The incumbent in data center compute, Intel, holds an almost exclusive position with its Xeon CPUs in hyperscale and enterprise data centers. Xeon CPUs still carry out the vast majority of AI inference in these applications, simply because they are already there (though Intel likes to say that some of its customers like to preserve flexibility in the types of workload they can process, and therefore may like to stick with CPUs). Intel has added AI-specific features to Xeon CPUs in the last couple of years (DLBoost).
Intel purchased Xilinx’ main competitor, Altera, for $16.7 billion in 2015, and the business unit is successful in the data center. Could AMD be trying to beat Intel at its own game by copying its strategy? It’s possible, but is it too late? After all, 5 years is eons in semiconductor terms. Or has Xilinx, left to its own devices in the last 5 years, been able to develop a superior FPGA-based AI acceleration offering for servers? I believe this is the case; Intel released its first AI-optimized FPGA, the Stratix 10-NX, this summer, while Xilinx has been working on its ACAP silicon for several years so its AI FPGA offering is much more mature.
Of course, Intel has other offerings for AI in the data center, including Xeon CPUs and dedicated AI accelerator ASICs for the data center courtesy of acquisition Habana Labs, which may have been the reason it was slower to produce optimized FPGAs for this field.

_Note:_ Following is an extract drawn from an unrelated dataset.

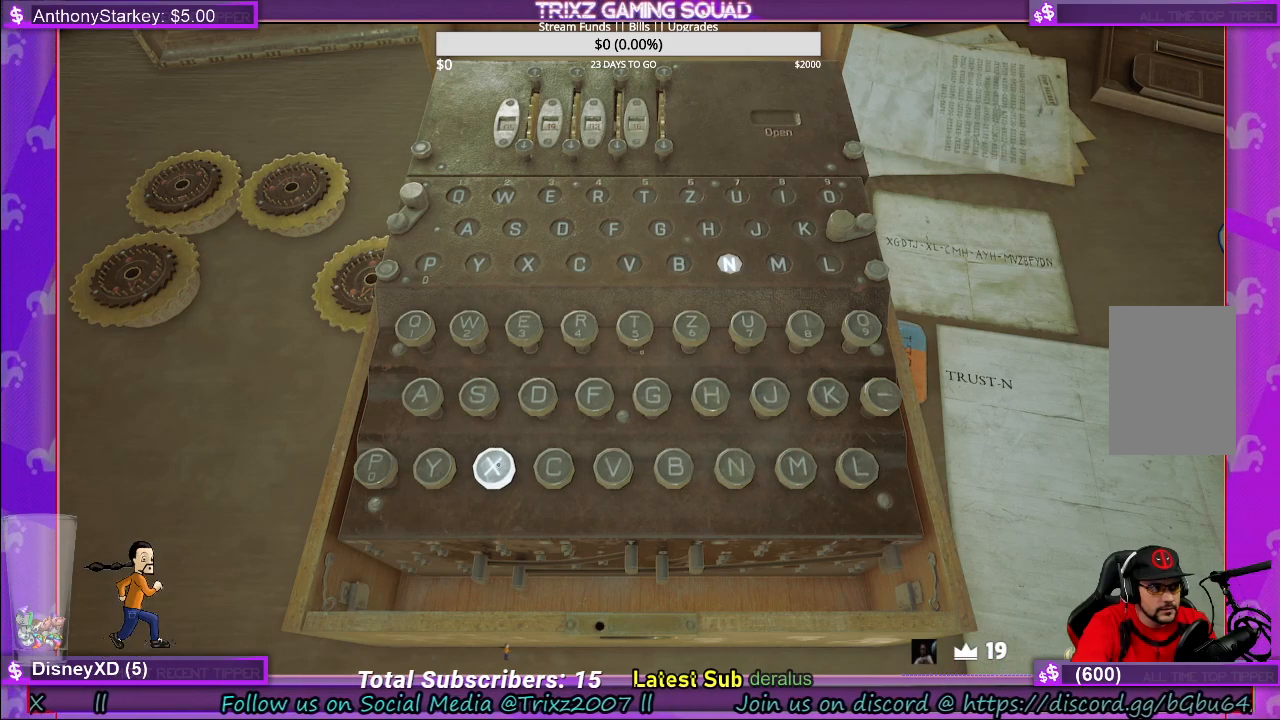
{"keys": [], "mouse": [], "events": []}
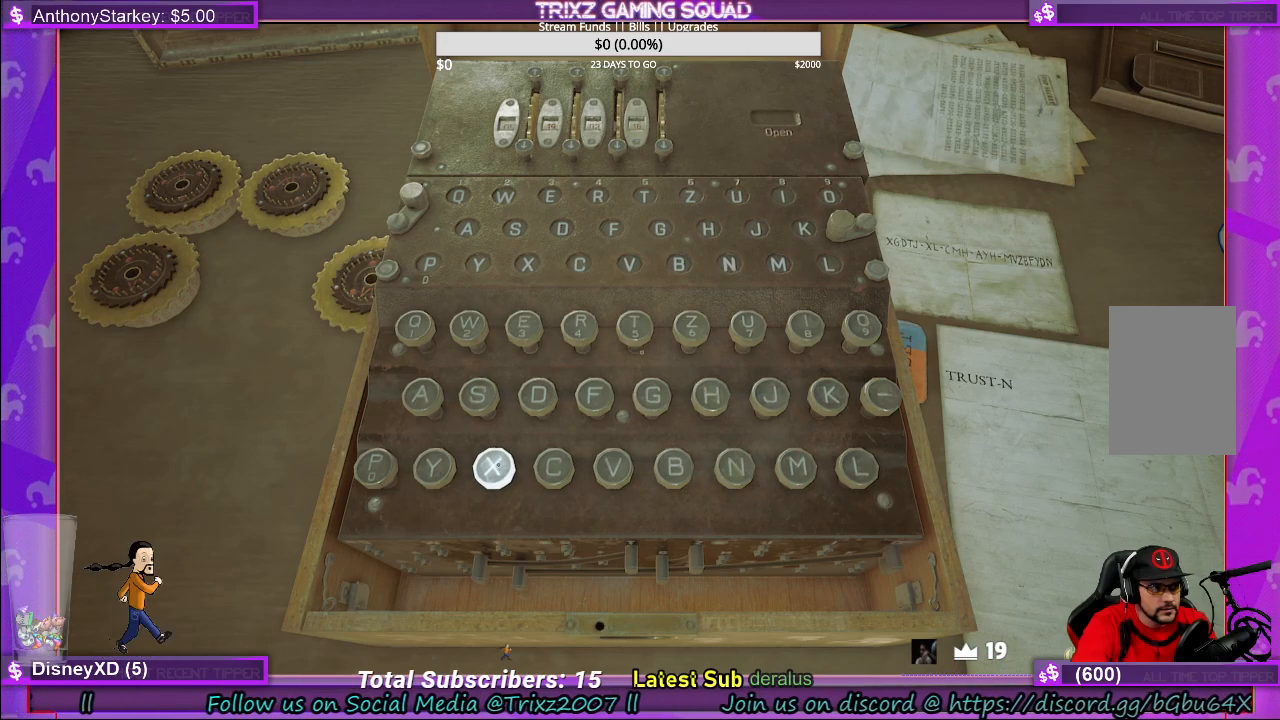
{"keys": [], "mouse": [], "events": []}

Where Intel is certainly behind is on the data center GPU front. Ponte Vecchio was expected this year but has been delayed until 2021 or 2022.
The main contender taking on Intel in the data center (and HPC) for AI acceleration is Nvidia with its GPU accelerators. Nvidia is going from strength to strength; the company recently made a deal to buy IP giant Arm for $40 billion. Nvidia’s data center GPU business has overtaken its graphics card business in recent months and the company is the “one to beat” when it comes to dedicated AI accelerators in the data center.
Aside from the leading AI training technology on the market, Nvidia has other strings in its bow. The company’s CUDA platform is popular with developers; combine it with Arm’s enormous developer community and that will be a force to be reckoned with.
Nvidia also recently acquired Mellanox, the data center networking IC/SmartNIC maker, in order to expand its data center offering. Nvidia has plans to combine Mellanox’ SmartNICs with Arm CPU accelerators and VLIW acceleration blocks to make what it calls a DPU (data processing unit) — on the roadmap for 2023 is a DPU with integrated GPU accelerator for AI network functions (such as anomaly detection as mentioned above). AMD doesn’t have anything in this area, but Xilinx does — a SmartNIC platform based on its FPGAs was launched this spring.
Is AMD trying to build a complete data center computing platform, similar to what Nvidia is trying to do with Arm? Nvidia GPU + Arm CPU + Nvidia DPU is a compelling combination for building a complete data centre offering. AMD’s platform would be AMD CPU + AMD GPU + Xilinx FPGA + Xilinx SmartNIC. Will this recipe be tasty enough to beat Nvidia’s, given Nvidia’s head start?
Of course, the real recipe for success has a lot more elements than just heterogeneous compute architectures and their relative performance — distribution channels, customer relationships, software maturity, performance versus power consumption, cost… with the possible exception of cost, Xilinx has a lot going for it here too. This includes well-established customer relationships in the cloud and enterprise data center markets, in everything from the cloud to industrial to fintech to network infrastructure.
There’s no doubt that we are beginning the age of the complete computing platform, as heterogeneous compute gains importance because of AI’s growing pervasiveness, and the industry undergoes waves of consolidation, empires are being built. Ultimately, if AMD is serious about competing with Intel and Nvidia in the data center, it needs to expand its offering and broaden its platform. Acquiring Xilinx could be a great way to do that.